══ TEXTE ÉTUDIÉ ══
Alors que l'on attend toujours la mise sur le marché des nouveaux processeurs d'Intel pour PC de bureau, fuites et rumeurs se multiplient... parfois pour enfoncer des portes ouvertes.
Depuis peu, on voit circuler une « slide » de présentation Intel ayant fuité, qui détaille les performances du prochain Core i9-10900K. Pour rappel, il s'agit d'un CPU de la génération Comet Lake-S, reprenant donc le gros de l'architecture actuelle... gravé en 14 nm. Il comporte néanmoins quelques évolutions, notamment côté plateforme.
Sous les résultats affichés dans le graphique, on trouve une mention indiquant un gain de performances jusqu'à 30 % dans un test comme SPECint_rate_base2006. Un chiffre repris et largement mis en avant pour attirer le lecteur en manque d'informations croustillantes en ce 2 janvier. Mais il faut s'en méfier, pour plusieurs raisons.
═══
▶ **À FAIRE**
(a) D'après le texte sur le Core i9-10900K, en quelle finesse ce processeur est-il gravé ?
(b) Indiquez si chacune de ces affirmations s'accorde avec le texte sur le Core i9-10900K, en citant les mots qui tranchent : (i) le Core i9-10900K appartient à la génération Comet Lake-S ; (ii) le gain de performances mentionné va jusqu'à 50 % ; (iii) les nouveaux processeurs d'Intel pour PC de bureau sont déjà commercialisés.
══ EXTRAIT DE DONNÉES ══
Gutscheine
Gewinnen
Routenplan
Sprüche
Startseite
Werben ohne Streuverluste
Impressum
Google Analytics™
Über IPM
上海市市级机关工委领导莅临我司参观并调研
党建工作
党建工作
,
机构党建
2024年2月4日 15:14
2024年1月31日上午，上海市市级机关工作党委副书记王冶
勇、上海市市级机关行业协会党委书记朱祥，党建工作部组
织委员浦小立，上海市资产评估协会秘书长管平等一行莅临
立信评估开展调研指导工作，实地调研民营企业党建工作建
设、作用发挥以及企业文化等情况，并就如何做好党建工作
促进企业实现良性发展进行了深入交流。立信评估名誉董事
═══
▶ **RÉPONSES ATTENDUES**
(a) Il est gravé en 14 nm.

(b)
(i) Oui : « il s'agit d'un CPU de la génération Comet Lake-S ».
(ii) Non : « un gain de performances jusqu'à 30 % ».
(iii) Non : « l'on attend toujours la mise sur le marché des nouveaux processeurs d'Intel pour PC de bureau ».